In a world where sacred holidays are often stripped of their spiritual meaning, many Christian parents don't want to miss the opportunity to pass along a faith that lasts to children. Unless kids understand the truth of the Resurrection, they may view Easter as simply the springtime version of Halloween. In spite of the marshmallow chicks, the chocolate bunnies and the candy eggs which can distract children this time of year, Easter is a Christian holiday that celebrates a risen Savior and there a plenty of fun ways for parents to communicate that all-important truth to even young children.
Easter baskets are a fun part of most family traditions. Just because the basket doesn't relate to Christ doesn't mean that this enjoyable component of Easter morning needs to be set aside. However, thoughtful parents may want to re-think the Easter basket and look for ways to incorporate faith gifts such as scripture verse bookmarks, Christian music CDs, bible story books, or even pieces of jewelry like cross necklaces or bracelets among the basket's treasures.
Making an Easter garden with a child is a tactile way to help the child visualize the events of the Resurrection. An Easter garden is easy to make by simply by filling a mixing bowl with soil and then covering the top with moss. Twigs could represent trees in the garden. A baking potato can be the tomb where Jesus was laid. Some parents choose to cut one end of the potato so that it will rest evenly on the dirt, then cut out a section to make a sort of cave. A rock can be placed in front of the potato tomb.
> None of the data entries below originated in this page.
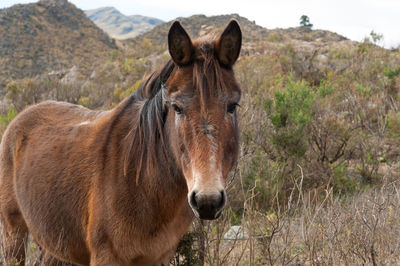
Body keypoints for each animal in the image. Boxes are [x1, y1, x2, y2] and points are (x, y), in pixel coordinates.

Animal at [0, 19, 241, 264]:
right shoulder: (106, 256)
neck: (142, 181)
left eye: (232, 106)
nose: (207, 200)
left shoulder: (161, 256)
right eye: (177, 107)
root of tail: (20, 117)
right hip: (13, 233)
The Easter garden can be used as a centerpiece for the table and for family discussion.
Less involved is the envelope tomb. A child can draw a picture of Jesus then cut it out. Have the child spray Jesus with perfume and then place Him in the tomb. Seal the envelope. On Easter morning kids awaken to find an envelope that is already opened and empty. Another idea is to cut out a cross from cardboard. Allow the children to glue coins all over the cross until it is covered. Parents can explain to the children that Jesus died on the cross to pay for humanity's sins.
There are fun and easy foods to make at Easter which can also be great teaching tools. One suggestion is to spread smooth peanut butter over a round cracker. Then place broken pretzels around the edge of the cracker to represent the crown of thorns placed on Jesus' head during His trial.
Resurrection rolls are an easy way to reinforce the empty tomb. To make them, kids dip a large marshmallow (this represents Jesus) in butter (this represents oil) and then roll it in cinnamon sugar (this represents spices). Place the marshmallow in a refrigerator crescent roll. This represents Jesus being placed in the tomb. Bake the rolls according to directions and the marshmallow disappears - depicting that Jesus left an empty tomb.